Saturday Links
Dangerous asteroids, writing online, a life of Leonardo, becoming an art collector, and more.
Good morning! The latest issue of The American Scholar contains a number of reviews and essays that are likely to interest readers of this email. Jessie Wilde, for example, writes about the scientists and engineers who track dangerous asteroids:
Asteroid scares are the stuff of science-fiction movies. Think of Bruce Willis, Ben Affleck, and the nuclear bomb in Armageddon; Téa Leoni in Deep Impact; or Meryl Streep as the president scoffing at scientists in the dark comedy Don’t Look Up. But asteroids large enough to damage our planet have actually hit Earth, and it is a statistical certainty that they will do so again. All you have to do is go to Meteor Crater in Arizona to see the evidence: at 1.2 kilometers across and 180 meters deep, the impact crater was formed 50,000 years ago by an iron asteroid. Or if you’re in the mid-Atlantic, take a look at Chesapeake Bay, thought to have been formed by an object three to five kilometers in diameter that hit Earth 35 million years ago. The crater, now buried 300 to 500 meters beneath the surface, was filled in by water. It is the seventh-largest confirmed impact crater on Earth. And, of course, the asteroid that killed the dinosaurs was the Chicxulub impactor, more than 10 kilometers in diameter, which hit 66 million years ago in what is now the northern part of Mexico’s Yucatán Peninsula.
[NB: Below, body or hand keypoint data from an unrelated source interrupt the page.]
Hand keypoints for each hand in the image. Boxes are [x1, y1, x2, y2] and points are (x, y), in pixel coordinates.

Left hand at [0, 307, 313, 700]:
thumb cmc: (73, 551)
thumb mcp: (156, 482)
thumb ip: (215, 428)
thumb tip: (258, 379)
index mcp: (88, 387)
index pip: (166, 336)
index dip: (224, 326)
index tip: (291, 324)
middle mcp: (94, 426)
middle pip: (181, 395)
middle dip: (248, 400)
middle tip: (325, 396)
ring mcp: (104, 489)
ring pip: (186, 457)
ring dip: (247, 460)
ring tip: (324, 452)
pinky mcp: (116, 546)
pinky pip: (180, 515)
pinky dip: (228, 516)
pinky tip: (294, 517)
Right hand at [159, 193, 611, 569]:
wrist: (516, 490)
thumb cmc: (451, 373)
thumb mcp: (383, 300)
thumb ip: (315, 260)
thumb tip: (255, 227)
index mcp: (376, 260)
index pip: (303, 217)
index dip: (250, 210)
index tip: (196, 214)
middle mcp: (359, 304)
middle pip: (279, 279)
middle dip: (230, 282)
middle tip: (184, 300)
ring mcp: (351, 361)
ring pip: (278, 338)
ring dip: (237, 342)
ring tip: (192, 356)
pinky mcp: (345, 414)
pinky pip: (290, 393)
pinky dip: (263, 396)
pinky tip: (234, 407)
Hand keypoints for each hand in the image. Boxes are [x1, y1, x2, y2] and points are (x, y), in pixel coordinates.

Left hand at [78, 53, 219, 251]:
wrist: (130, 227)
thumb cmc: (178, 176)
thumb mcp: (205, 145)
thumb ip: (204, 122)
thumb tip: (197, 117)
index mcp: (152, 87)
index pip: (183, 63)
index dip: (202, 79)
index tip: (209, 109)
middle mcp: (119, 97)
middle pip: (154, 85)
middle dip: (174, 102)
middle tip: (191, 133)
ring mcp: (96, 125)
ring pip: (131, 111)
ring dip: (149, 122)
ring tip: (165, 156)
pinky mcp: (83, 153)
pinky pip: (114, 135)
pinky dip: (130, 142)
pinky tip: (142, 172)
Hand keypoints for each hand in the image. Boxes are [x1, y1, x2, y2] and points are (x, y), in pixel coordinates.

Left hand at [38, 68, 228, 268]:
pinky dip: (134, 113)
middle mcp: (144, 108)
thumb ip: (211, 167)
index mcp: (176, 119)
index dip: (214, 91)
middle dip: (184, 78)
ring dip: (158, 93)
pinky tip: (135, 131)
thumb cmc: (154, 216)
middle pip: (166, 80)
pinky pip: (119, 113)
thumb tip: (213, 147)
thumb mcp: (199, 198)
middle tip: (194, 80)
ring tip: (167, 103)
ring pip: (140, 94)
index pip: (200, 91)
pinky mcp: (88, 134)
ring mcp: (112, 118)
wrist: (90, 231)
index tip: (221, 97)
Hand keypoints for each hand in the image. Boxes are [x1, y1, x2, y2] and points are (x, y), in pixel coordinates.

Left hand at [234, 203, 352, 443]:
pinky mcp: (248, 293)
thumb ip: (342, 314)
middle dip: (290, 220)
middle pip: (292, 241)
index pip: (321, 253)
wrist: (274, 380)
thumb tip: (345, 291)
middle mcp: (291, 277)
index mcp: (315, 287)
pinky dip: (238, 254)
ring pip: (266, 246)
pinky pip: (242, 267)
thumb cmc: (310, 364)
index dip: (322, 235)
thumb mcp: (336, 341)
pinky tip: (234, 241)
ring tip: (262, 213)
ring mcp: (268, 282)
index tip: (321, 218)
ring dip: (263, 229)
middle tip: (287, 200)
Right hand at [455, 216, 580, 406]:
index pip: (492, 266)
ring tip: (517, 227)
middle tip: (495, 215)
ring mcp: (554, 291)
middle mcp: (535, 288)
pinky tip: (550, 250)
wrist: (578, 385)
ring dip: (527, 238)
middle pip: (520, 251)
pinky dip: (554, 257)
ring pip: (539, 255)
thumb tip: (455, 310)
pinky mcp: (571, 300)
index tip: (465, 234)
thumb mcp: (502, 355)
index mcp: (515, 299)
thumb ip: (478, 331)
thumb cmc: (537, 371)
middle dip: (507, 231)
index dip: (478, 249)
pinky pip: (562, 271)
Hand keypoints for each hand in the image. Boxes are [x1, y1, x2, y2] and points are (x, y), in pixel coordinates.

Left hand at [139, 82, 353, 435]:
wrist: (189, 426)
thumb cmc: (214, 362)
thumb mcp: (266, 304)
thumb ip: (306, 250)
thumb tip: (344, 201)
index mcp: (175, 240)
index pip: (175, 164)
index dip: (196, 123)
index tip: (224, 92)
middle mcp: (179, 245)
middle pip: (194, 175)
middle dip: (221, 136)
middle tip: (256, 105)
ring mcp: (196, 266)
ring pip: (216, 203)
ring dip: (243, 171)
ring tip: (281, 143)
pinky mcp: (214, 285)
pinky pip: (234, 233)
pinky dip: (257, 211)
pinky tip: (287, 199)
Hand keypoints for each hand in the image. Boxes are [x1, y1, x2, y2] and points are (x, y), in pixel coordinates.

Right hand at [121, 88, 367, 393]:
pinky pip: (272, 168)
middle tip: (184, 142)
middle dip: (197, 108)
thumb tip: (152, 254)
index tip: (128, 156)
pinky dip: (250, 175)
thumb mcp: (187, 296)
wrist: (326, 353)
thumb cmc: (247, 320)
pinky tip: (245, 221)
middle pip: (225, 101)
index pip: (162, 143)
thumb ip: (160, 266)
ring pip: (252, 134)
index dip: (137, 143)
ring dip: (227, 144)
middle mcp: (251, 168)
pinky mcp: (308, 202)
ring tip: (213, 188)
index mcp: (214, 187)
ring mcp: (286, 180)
Most asteroids are found far from Earth, between the paths of Mars and Jupiter, in a region fittingly known as the main asteroid belt. But every so often, asteroids make their way into the inner solar system. With both Earth and the asteroids traveling around the sun, orbits will occasionally intersect. The damage potential depends on the size of the asteroid, what it’s made of, its speed, and where it hits. Small asteroids approach Earth all the time but disintegrate in the atmosphere, sometimes leaving behind small pieces of space rock. These are the most frequent impacts, though some asteroids are large enough to make it all the way to the ground and form an impact crater. You may have seen a meteorite collection on a field trip. Perhaps you have held in your hands a cold stone that crashed through the Earth’s atmosphere and made it to the ground intact. Maybe if you’re a space enthusiast, you even have meteorite earrings. It’s possible that the asteroids (and comets) that hit Earth billions of years ago might have brought the raw materials needed to form life. They also brought devastation.
With a larger asteroid, the event could create a blast wave with serious thermal consequences. Alternatively, a fall into the ocean could cause tsunamis that could kill coastal residents and damage coastlines. Emergency management personnel draw the damage levels in circles surrounding an impact site like a bullseye, with “shattering windows” on the outside ring of the circle and “devastation, structures flattened or burned” at the center. But asteroids of the size that could do damage are not nearing Earth every day. As of this writing, we know of just one significant impact threat to Earth in the next century—and that asteroid, 2024 YR4, has a less than 0.002 percent chance of hitting us in 2032.
Jay Parini reviews the new Robert Frost biography: “Adam Plunkett is an eloquent and meticulous writer, and his new biographical study of Robert Frost, Love and Need, is a welcome addition to a long list of excellent books on the poet. In it, Plunkett sets out to trace connections between Frost’s life and his work—an inherently precarious undertaking. As one of Frost’s many biographers, I have skated on the same thin ice, and I appreciate the dangers. Poems arise from many sources, most of them hidden. Yet Plunkett seems to have understood the difficulties before him, and his work adds handsomely to our understanding of Frost, bringing us closer to the poems themselves.”
And Priscilla Long takes stock of Paul Hawken’s Carbon: The Book of Life: “For each fusillade of facts and statistics, I have attempted to check Hawken’s sources, all of them secondary. They are solid, if scant for such an enormous synthesis. And why he would throw in the notion that kale is bad for you because it tends to take up heavy metals is beyond me. (Full disclosure: I eat a lot of kale.) Kale does take up heavy metals, as do broccoli, cabbage, and Brussels sprouts, depending on the amount of heavy metals in the soil. I would not eat vegetables I knew to have been harvested from a toxic waste dump. And though I am nitpicking, a passage on coal asserts that “source vegetation, heat, and age determine whether coal is soft brown lignite or lustrous black anthracite.” What about bituminous coal, the main type mined in the United States? And more than a nit: the chapter on soil contains no mention of David R. Montgomery’s essential work on regenerating topsoil. Further, what happened to the important topic of worldwide plastics pollution? Yet Hawken’s book contains much excellent natural history, including the good news that when we treat Earth right, it regenerates itself, even rather quickly.”